The task: Give back exactly the line containing "This Plugin is use for create" together with all the lines after it, ending at the final line below.

(Extracted page text data)
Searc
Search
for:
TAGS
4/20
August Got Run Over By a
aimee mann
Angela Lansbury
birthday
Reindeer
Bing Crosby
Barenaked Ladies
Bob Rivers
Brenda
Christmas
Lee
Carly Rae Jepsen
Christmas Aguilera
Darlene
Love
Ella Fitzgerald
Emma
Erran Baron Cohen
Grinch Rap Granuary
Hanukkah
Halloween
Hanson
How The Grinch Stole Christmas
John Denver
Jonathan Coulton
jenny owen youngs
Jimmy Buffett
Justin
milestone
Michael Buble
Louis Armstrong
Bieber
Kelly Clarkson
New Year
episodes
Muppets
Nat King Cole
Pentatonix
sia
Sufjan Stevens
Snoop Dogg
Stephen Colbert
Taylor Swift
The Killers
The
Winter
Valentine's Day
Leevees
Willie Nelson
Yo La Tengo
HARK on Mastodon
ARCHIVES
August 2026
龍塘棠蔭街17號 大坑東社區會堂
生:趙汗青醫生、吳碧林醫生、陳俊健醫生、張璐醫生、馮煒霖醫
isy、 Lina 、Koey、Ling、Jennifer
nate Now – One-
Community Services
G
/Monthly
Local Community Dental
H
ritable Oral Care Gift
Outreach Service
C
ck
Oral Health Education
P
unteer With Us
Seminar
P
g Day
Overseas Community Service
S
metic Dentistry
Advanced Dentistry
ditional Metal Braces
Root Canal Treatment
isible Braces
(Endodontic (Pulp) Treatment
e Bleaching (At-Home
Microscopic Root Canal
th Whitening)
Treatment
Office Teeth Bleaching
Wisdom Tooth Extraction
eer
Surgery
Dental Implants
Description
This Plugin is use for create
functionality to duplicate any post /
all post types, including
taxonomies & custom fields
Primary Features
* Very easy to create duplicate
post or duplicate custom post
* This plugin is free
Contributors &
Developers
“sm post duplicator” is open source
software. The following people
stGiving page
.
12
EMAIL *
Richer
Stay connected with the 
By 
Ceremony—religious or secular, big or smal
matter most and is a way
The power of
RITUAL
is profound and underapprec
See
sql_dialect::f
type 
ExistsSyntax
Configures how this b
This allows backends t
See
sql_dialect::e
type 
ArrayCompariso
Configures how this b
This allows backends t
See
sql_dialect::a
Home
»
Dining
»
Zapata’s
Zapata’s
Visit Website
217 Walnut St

Solution for this problem:
This Plugin is use for create
functionality to duplicate any post /
all post types, including
taxonomies & custom fields
Primary Features
* Very easy to create duplicate
post or duplicate custom post
* This plugin is free
Contributors &
Developers
“sm post duplicator” is open source
software. The following people
stGiving page
.
12
EMAIL *
Richer
Stay connected with the 
By 
Ceremony—religious or secular, big or smal
matter most and is a way
The power of
RITUAL
is profound and underapprec
See
sql_dialect::f
type 
ExistsSyntax
Configures how this b
This allows backends t
See
sql_dialect::e
type 
ArrayCompariso
Configures how this b
This allows backends t
See
sql_dialect::a
Home
»
Dining
»
Zapata’s
Zapata’s
Visit Website
217 Walnut St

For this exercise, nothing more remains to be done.